Thursday, March 01, 2007

Blogging the City

A spate of new real/virtual blogging communities has popped up, trying to connect virtual blog-based communities with their geographic counterparts. These are aggregators 2.0, a step beyond something like Pgh Bloggers, which has mostly outlived its initial usefulness.

The slickest is outside.in, which has some hot-shot backing. You register a city-related blog, then outside.in aggregates and displays their posts. Voila! A virtual (Pittsburgh, or Brooklyn, or wherever). The technology can parse and deliver RSS feeds based on post tags, so if I'm careful to tag my posts "economic development" then you can subscribe to Pittsburgh-oriented "economic development" posts and read my stuff, among others.

Not quite as slick in the technology department, but more of a "citizen journalism" effort, is Metroblogging, which offers "Metroblogging Pittsburgh" via a team of local bloggers, some of whom have been around the Pittsburgh blogosphere for quite some time. [Updated 3/02: There are other, similar enterprises that haven't yet come to Pittsburgh: backfence.com and yourhub.com.]

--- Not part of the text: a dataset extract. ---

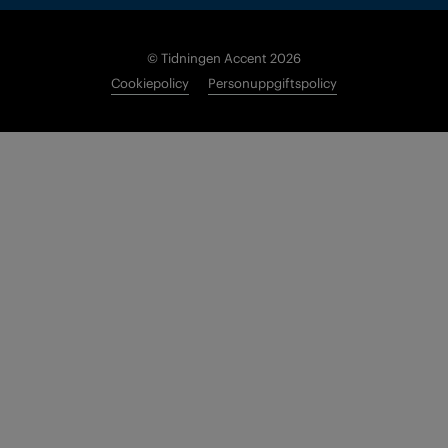
© Tidningen Accent 2026
Cookiepolicy
Personuppgiftspolicy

And in the "not corporate, but authentically user-generated" department is WikiProject Pittsburgh, led by Overheard in Pittsburgh blogger Chris Griswold.

What's missing in each and all of these is something that I've been talking about in lunchtime conversations recently (and something that, I should add, I have no personal ability to supply): intelligent filtering. The wisdom-of-crowds phenomenon that supports wikis works well but is labor intensive. Is there a Google News-style resource that does the same thing? That takes user-supplied specs, searches the blogosphere and the public media space for relevant posts, eliminates duplicates, and displays it hierarchically? By city? region?